On April 1, 1997, a prisoner housed in the Security Housing Unit at Pelican Bay State Prison in California filed this lawsuit in the United States District Court for the Northern District of California, Oakland Division. The plaintiff sued under 42 U.S.C. § 1983 against the California Department of Corrections (DOC) and prison officials. The plaintiff, at first represented by himself and later by private counsel, asked the court for declaratory and injunctive relief, alleging violations of his rights under the First and Eighth Amendments, the Americans with Disabilities Act, and the Rehabilitation Act, and asserting state law claims of medical malpractice and negligence. Specifically, the plaintiff contended that the prison's requirement that books received from vendors have "approved vendor labels" violated his First Amendment rights, and that the prison's denial of physical therapy, a handball, an escort with waist-chains and treatment for a protruding bone violated his Eighth Amendment rights.
Previously, it appears that there had been substantial litigation between these parties stemming from an incident in 1990 where a prison guard shot the plaintiff and the defendants subsequently failed to treat his injury, resulting in a disabling condition. After a jury verdict for the plaintiff, on October 18, 1995, the District Court (Judge Claudia A. Wilken) had entered judgment for the plaintiff on state tort claims. On appeal, on April 18, 1997, the Ninth Circuit Court of Appeals (Judge David R. Thompson) affirmed. Ashker v. California Dept. of Corrections, 112 F.3d 392 (9th Cir. 1997). On October 6, 1997, the Supreme Court denied certiorari in that case. Brodeur v. Ashker, 522 U.S. 863 (1997).
In the instant case, on September 30, 1999, the District Court (Judge Wilken) granted in part and denied in part the defendants' summary judgment motion. The Court denied summary judgment respecting the plaintiff's First Amendment book label claim, concluding that there were disputes of material fact as to whether the plaintiff's First Amendment right to receive books was overly burdened by the book label policy.
On December 3, 1999, the District Court (Judge Wilken) granted in part and denied in part the plaintiff's motion for a preliminary injunction. In the injunction, the Court ordered the defendants to provide the plaintiff with a properly fitting arm brace.
The parties then attended a series of court ordered settlement conferences before Magistrate Judge Elizabeth D. Laporte.
On July 26, 2000, the District Court (Judge Wilken) dismissed the plaintiff's outgoing mail claim without prejudice.

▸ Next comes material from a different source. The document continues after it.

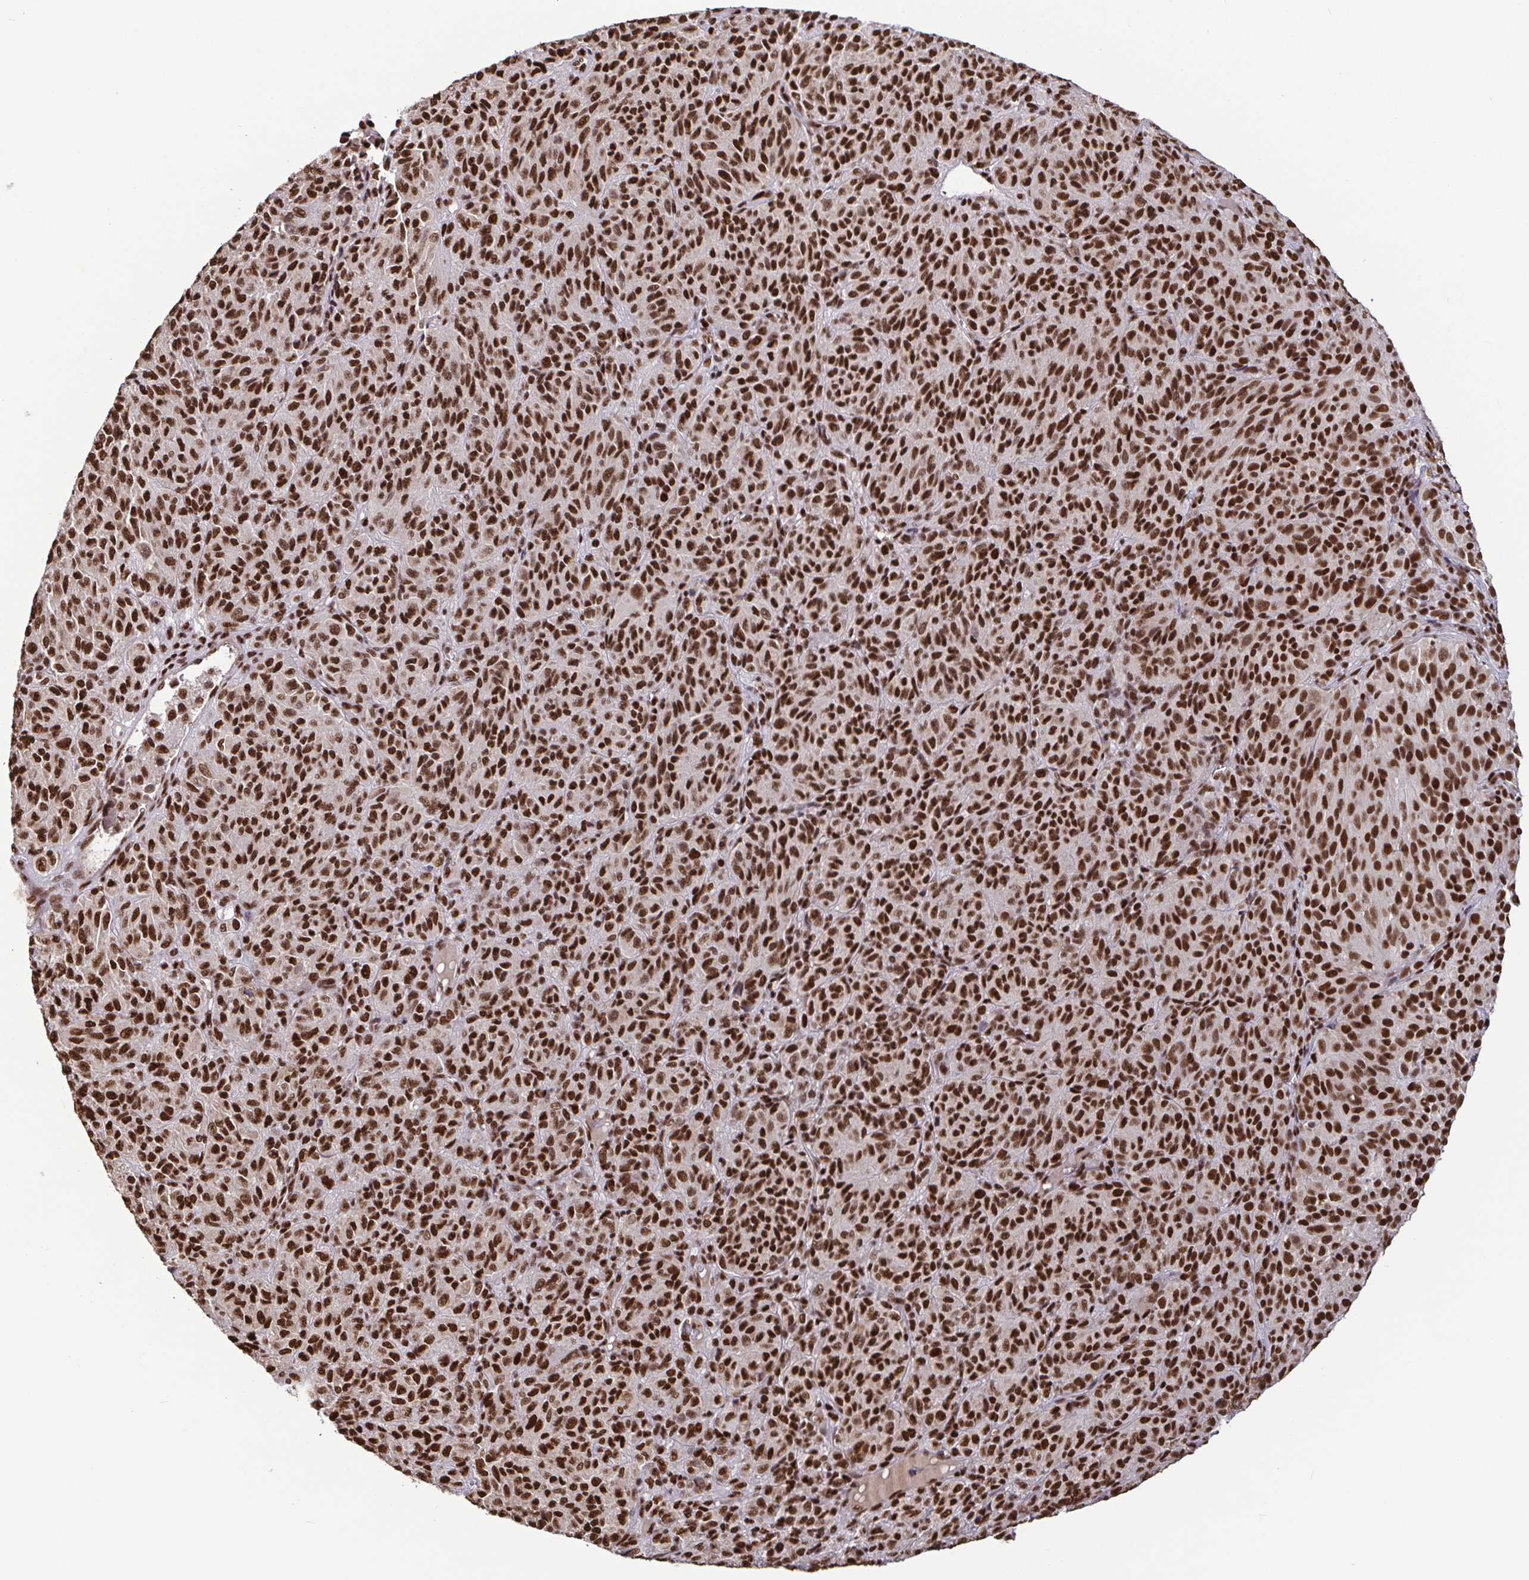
{"staining": {"intensity": "strong", "quantity": ">75%", "location": "nuclear"}, "tissue": "melanoma", "cell_type": "Tumor cells", "image_type": "cancer", "snomed": [{"axis": "morphology", "description": "Malignant melanoma, Metastatic site"}, {"axis": "topography", "description": "Brain"}], "caption": "Human malignant melanoma (metastatic site) stained for a protein (brown) shows strong nuclear positive positivity in approximately >75% of tumor cells.", "gene": "SP3", "patient": {"sex": "female", "age": 56}}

On January 18, 2001, the District Court (Judge Wilken) granted in part and denied in part the defendants' renewed summary judgment motion. The Court denied summary judgment on the plaintiff's First Amendment, Eighth Amendment, and state law claims.

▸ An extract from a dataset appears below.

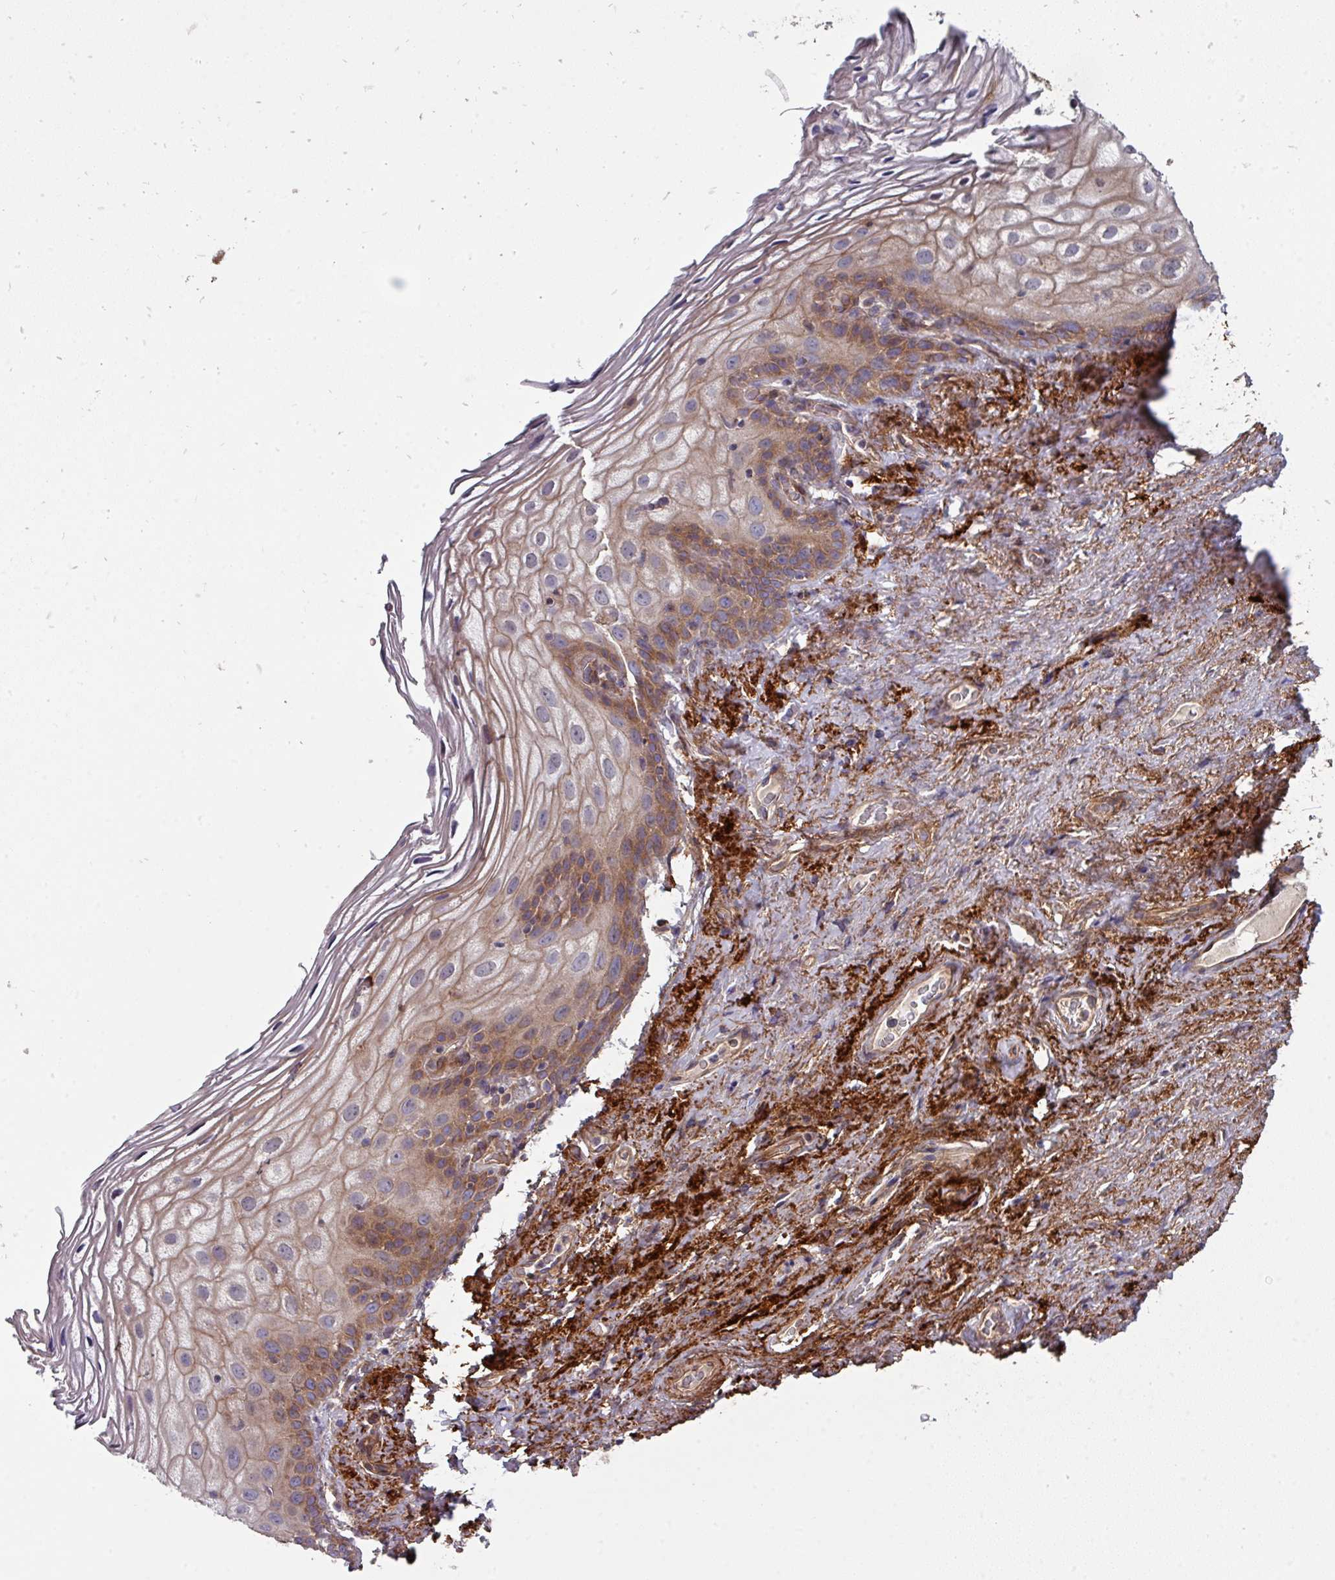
{"staining": {"intensity": "moderate", "quantity": ">75%", "location": "cytoplasmic/membranous"}, "tissue": "vagina", "cell_type": "Squamous epithelial cells", "image_type": "normal", "snomed": [{"axis": "morphology", "description": "Normal tissue, NOS"}, {"axis": "topography", "description": "Vagina"}, {"axis": "topography", "description": "Peripheral nerve tissue"}], "caption": "Squamous epithelial cells show moderate cytoplasmic/membranous positivity in approximately >75% of cells in benign vagina. The staining was performed using DAB, with brown indicating positive protein expression. Nuclei are stained blue with hematoxylin.", "gene": "DCAF12L1", "patient": {"sex": "female", "age": 71}}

On August 21, 2001, the District Court (Judge Wilken) denied the plaintiff's request to hold the defendants in contempt for violating the December 3, 1999, injunction respecting the arm brace.
On September 11, 2002, the District Court (Judge Wilken) granted the plaintiff's motion for summary judgment on the First Amendment claim, and issued a permanent injunction. Ashker v. Cal. Dep't of Corr., 224 F.Supp.2d 1253 (N.D. Cal. 2002). The Court held that the book label requirement was not rationally related to a legitimate penological interest, and permanently enjoined the defendants from enforcing the label requirement at Pelican Bay State Prison. The defendants appealed.
On November 18, 2003, the Ninth Circuit Court of Appeals (Judge A. Wallace Tashima) affirmed the District Court's decision. The Court held that the book label policy was not rationally related to the need to prevent contraband, and that the injunction was not overly intrusive and was closely tied to the identified violation. Ashker v. Cal. Dep't of Corr., 350 F.3d 917 (9th Cir. 2003).
Apparently there was a settlement agreement with respect to the other claims, over which the District Court was to retain jurisdiction. According to the docket, proceedings continued through March 2005, regarding enforcement of the settlement agreement.
On April 20, 2007, the court related this case with Prison Legal News v. Schwarzenegger, 4:07-cv-02058,
PC-CA-0035.
Note that this case has the same plaintiff's name (and the same plaintiff) as Ashker v. Brown,
PC-CA-0054 in this Clearinghouse. But that case started years later, and is about solitary confinement.